How is waiting for surge to drop manipulation? It's the whole point of surge. Those willing to pay extra do, and those who can wait, wait.


----------



## jrboy (Sep 14, 2015)

i too used to think like you until uber called it surge manipulation when drivers decide to wait for the surge.


----------



## BostonBarry (Aug 31, 2015)

Uh huh. Except if drivers suddenly logon in a surge zone the surge quickly drops....not saying you aren't possibly right but having a hard time seeing this from your POV.


----------



## merkurfan (Jul 20, 2015)

jrboy said:


> rider surge manipulation has become prevalent in recent weeks. the rider knows that the surge lasts about 10 min. so they have told me that they wait it out. i expect it to surge when there is high demand (1:45 to 2:20 am). i stay on rider app till it surges. if it surges i go online, if surge ends and i still see people hanging out in front of bars i go offline. rider surge manipulation is unacceptable. at least in my car it is.

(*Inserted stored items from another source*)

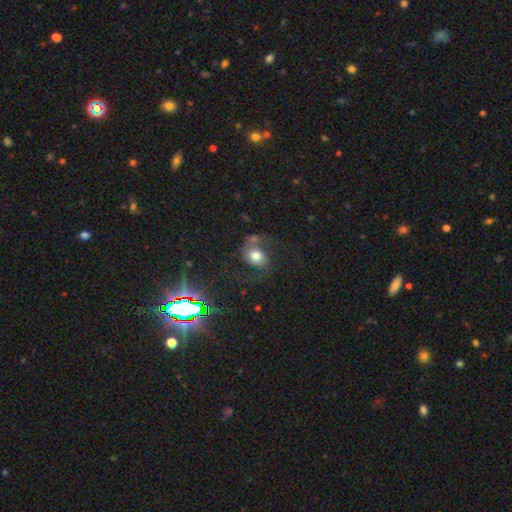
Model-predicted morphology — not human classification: Smooth or featured?
  - smooth: 50% *
  - featured or disk: 37%
  - star or artifact: 13%
How rounded?
  - in between: 53% *
  - round: 46%
  - cigar-shaped: 1%
Merging?
  - none: 50% *
  - major disturbance: 21%
  - minor disturbance: 19%
  - merger: 10%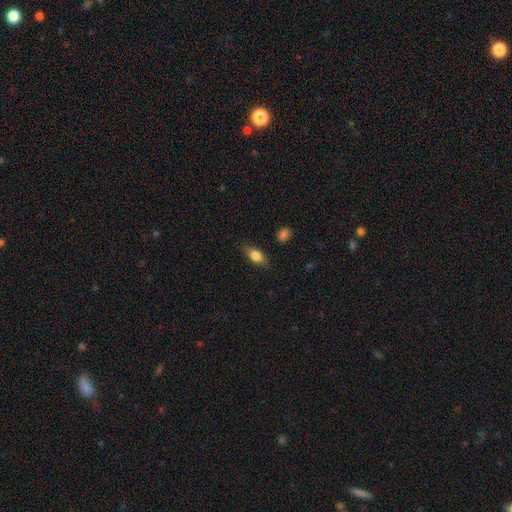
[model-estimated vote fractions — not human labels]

isn't it ironic? don't ya think?

you are manipulating the surge too.


----------



## Bigman (Sep 22, 2015)

ok, I hear what yall are saying. How in the world can you have your phone off and know when ube3r is surging. I've been driving for about 1o months and would love to know when surge is on without turning on my phone, i'll, confused
please help me understand.


----------



## merkurfan (Jul 20, 2015)

Bigman said:


> ok, I hear what yall are saying. How in the world can you have your phone off and know when ube3r is surging. I've been driving for about 1o months and would love to know when surge is on without turning on my phone, i'll, confused
> please help me understand.


go off line on partner app. log in to passanger app and watch the map.


----------



## Nooa (Dec 30, 2014)

jrboy said:


> rider surge manipulation has become prevalent in recent weeks. the rider knows that the surge lasts about 10 min. so they have told me that they wait it out. i expect it to surge when there is high demand (1:45 to 2:20 am). i stay on rider app till it surges. if it surges i go online, if surge ends and i still see people hanging out in front of bars i go offline. rider surge manipulation is unacceptable. at least in my car it is.


I do this as well. If I am in surge & no one books then surge drops I log off for @ least 10-15 minutes. If they wanna wait till surge ends they can wait a little longer IMO . If we all did this people would start booking when the surge is on . 
I've also seen people book just outside surge then call you & say oh I entered the wrong address im @ this address (surge area). I cancel them & tell them use the right address.


----------



## jrboy (Sep 14, 2015)

merkurfan said:


> isn't it ironic? don't ya think?
> 
> you are manipulating the surge too.


yes uber does call it manipulation if you as an "ic" decide that you expect a surge when there is high demand. the benefit of being a ic is to be able to work when you want. if the rider can wait out the surge, i should be able to go offline when surge ends.


----------



## jetboatjohnny (Jan 21, 2015)

I do it every Saturday night when it turns orange I turn my app off.


----------



## ATL2SD (Aug 16, 2015)

Bigman said:


> ok, I hear what yall are saying. How in the world can you have your phone off and know when ube3r is surging. I've been driving for about 1o months and would love to know when surge is on without turning on my phone, i'll, confused
> please help me understand.


Lmfao!!!


----------